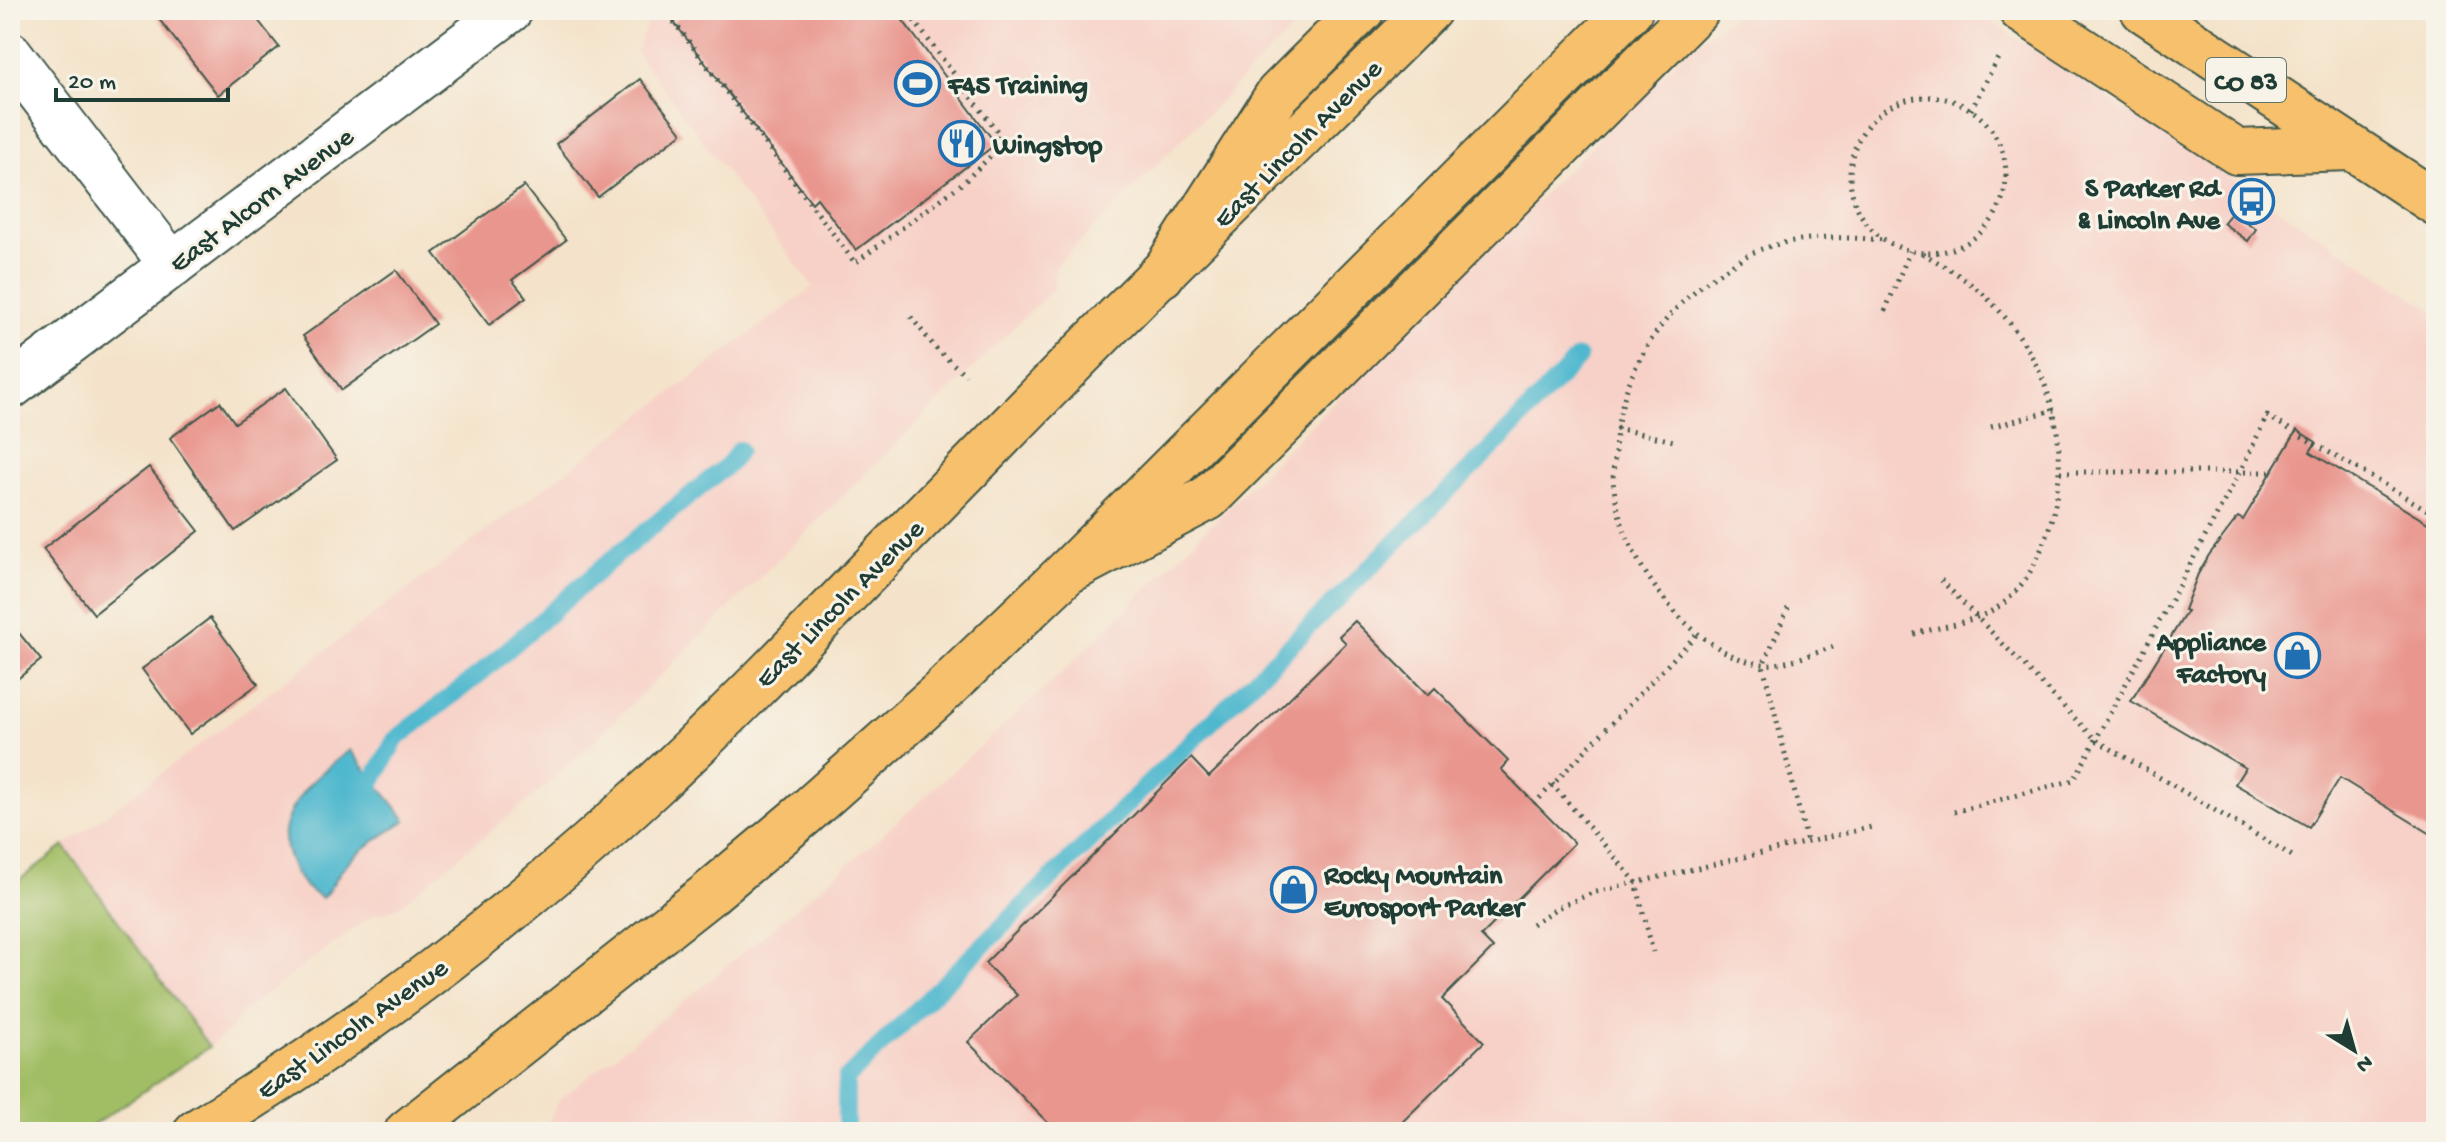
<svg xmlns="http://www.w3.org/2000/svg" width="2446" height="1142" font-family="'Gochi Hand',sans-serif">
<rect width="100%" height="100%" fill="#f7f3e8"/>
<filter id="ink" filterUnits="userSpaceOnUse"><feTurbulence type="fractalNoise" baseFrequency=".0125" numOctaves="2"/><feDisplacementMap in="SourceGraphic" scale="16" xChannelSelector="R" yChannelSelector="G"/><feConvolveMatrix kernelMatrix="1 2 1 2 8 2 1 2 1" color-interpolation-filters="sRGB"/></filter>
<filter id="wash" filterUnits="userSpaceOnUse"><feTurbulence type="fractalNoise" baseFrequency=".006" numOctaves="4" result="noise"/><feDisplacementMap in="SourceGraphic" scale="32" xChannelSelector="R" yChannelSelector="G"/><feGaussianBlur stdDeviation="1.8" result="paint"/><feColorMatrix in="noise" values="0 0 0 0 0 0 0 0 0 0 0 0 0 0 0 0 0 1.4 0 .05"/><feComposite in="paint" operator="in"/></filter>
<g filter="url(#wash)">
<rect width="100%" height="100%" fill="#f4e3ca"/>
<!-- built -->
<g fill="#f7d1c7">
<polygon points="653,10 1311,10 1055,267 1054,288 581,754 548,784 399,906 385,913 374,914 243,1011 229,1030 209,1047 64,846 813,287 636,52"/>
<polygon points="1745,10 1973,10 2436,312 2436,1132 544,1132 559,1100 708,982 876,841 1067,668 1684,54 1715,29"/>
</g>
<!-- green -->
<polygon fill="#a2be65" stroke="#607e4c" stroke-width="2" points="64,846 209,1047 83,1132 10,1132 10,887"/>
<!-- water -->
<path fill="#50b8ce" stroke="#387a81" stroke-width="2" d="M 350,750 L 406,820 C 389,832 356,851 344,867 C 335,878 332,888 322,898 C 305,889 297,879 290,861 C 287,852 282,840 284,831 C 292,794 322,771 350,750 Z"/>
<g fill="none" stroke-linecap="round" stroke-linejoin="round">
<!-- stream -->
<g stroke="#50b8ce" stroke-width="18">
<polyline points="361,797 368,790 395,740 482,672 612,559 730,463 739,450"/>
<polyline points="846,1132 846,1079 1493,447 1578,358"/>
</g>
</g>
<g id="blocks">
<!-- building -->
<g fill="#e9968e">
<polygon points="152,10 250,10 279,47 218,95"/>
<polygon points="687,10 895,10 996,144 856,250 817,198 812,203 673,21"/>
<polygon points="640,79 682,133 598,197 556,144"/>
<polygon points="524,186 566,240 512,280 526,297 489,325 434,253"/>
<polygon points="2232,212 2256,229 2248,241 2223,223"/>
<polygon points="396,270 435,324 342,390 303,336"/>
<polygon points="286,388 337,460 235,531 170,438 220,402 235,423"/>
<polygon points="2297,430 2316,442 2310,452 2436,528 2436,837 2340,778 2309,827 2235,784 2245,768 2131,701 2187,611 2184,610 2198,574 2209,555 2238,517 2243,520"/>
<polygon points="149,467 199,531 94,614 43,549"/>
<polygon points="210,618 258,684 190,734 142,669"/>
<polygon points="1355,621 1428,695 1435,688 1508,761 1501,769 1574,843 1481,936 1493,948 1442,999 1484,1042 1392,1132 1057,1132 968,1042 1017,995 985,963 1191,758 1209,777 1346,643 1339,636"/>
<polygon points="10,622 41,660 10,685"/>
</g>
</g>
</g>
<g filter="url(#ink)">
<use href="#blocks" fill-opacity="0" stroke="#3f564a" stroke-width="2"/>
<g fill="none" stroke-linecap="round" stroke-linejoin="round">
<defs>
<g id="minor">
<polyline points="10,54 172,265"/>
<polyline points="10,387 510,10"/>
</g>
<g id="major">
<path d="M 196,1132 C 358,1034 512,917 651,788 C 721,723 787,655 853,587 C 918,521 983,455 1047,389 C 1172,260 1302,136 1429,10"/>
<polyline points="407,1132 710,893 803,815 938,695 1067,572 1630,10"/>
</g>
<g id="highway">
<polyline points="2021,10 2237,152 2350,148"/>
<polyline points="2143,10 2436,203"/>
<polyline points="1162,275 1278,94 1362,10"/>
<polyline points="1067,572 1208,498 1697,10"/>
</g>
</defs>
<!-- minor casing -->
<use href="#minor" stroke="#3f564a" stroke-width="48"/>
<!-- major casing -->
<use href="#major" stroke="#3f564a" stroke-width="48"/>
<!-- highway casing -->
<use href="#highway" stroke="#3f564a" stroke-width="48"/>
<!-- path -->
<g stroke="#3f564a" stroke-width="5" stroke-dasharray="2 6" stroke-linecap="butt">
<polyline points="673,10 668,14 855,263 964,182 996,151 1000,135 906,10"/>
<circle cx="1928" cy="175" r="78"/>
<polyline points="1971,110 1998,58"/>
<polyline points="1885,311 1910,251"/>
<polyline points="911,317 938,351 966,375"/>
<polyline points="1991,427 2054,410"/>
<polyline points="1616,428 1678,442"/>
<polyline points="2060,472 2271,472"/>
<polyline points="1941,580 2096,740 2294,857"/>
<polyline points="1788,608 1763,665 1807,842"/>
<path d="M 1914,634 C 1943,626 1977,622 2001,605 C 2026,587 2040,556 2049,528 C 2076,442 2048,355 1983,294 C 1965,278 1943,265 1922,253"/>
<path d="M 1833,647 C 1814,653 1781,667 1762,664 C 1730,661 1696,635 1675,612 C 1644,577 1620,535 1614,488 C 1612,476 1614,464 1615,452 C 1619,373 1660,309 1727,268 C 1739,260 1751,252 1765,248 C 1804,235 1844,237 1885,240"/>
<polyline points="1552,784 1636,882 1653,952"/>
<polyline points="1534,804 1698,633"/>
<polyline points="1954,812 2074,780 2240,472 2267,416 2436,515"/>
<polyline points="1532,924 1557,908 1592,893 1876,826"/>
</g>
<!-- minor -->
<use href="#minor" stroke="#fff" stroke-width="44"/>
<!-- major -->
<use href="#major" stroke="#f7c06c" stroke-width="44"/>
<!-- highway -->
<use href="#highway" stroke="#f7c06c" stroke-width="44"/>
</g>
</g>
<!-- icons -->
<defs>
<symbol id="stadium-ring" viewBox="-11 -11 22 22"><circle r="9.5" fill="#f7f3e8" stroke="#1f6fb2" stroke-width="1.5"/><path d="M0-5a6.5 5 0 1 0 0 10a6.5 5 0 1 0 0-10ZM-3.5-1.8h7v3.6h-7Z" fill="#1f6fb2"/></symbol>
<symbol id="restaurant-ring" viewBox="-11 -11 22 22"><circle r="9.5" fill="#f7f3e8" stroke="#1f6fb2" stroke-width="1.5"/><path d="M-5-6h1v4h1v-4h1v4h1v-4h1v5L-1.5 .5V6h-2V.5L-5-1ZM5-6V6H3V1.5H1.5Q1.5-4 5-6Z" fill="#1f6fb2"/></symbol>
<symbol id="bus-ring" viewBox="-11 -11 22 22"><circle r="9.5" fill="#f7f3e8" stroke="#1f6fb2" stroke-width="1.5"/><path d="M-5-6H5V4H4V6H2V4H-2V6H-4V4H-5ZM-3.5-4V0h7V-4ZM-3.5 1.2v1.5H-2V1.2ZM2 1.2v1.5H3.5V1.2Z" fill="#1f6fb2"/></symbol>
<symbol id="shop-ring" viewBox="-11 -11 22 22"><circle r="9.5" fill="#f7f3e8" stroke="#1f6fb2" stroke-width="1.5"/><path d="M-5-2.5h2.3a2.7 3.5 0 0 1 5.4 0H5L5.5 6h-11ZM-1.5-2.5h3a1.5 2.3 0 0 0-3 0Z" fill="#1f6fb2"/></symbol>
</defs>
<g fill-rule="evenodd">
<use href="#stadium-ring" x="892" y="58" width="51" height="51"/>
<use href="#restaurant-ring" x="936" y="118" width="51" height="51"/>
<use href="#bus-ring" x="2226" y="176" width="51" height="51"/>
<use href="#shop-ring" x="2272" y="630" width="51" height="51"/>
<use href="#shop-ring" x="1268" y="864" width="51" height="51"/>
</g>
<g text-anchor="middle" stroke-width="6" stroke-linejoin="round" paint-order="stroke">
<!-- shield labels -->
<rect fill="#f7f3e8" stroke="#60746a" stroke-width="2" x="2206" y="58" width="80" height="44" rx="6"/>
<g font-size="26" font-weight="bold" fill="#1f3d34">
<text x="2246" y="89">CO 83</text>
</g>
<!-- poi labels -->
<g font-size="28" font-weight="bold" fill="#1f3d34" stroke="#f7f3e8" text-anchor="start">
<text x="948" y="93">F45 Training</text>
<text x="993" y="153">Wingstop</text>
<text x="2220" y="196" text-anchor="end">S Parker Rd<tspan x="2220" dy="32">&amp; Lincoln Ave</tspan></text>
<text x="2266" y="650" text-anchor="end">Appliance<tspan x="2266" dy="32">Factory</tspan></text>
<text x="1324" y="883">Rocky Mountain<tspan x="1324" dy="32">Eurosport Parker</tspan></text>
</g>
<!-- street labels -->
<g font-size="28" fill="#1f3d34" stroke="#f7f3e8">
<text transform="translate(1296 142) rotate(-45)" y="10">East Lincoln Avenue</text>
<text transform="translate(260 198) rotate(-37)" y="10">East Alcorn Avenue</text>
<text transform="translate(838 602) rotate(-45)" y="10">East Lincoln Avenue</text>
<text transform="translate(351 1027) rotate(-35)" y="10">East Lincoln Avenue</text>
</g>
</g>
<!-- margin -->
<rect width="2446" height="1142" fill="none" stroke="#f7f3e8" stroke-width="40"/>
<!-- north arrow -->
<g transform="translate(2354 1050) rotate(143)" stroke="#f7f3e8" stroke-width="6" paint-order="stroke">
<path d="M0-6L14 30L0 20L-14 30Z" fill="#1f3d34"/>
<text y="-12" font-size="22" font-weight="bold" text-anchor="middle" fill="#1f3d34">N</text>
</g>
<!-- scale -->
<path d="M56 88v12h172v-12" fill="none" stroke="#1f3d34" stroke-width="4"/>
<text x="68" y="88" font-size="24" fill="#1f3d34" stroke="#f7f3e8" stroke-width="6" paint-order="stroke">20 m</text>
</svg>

→ WHAT IS EXPECTED
From the line containing "<!-- margin -->" to the last line of the listing, write everything out exactly. Nothing outside that stretch belongs.

→ RESULT FOR THIS TASK
<!-- margin -->
<rect width="2446" height="1142" fill="none" stroke="#f7f3e8" stroke-width="40"/>
<!-- north arrow -->
<g transform="translate(2354 1050) rotate(143)" stroke="#f7f3e8" stroke-width="6" paint-order="stroke">
<path d="M0-6L14 30L0 20L-14 30Z" fill="#1f3d34"/>
<text y="-12" font-size="22" font-weight="bold" text-anchor="middle" fill="#1f3d34">N</text>
</g>
<!-- scale -->
<path d="M56 88v12h172v-12" fill="none" stroke="#1f3d34" stroke-width="4"/>
<text x="68" y="88" font-size="24" fill="#1f3d34" stroke="#f7f3e8" stroke-width="6" paint-order="stroke">20 m</text>
</svg>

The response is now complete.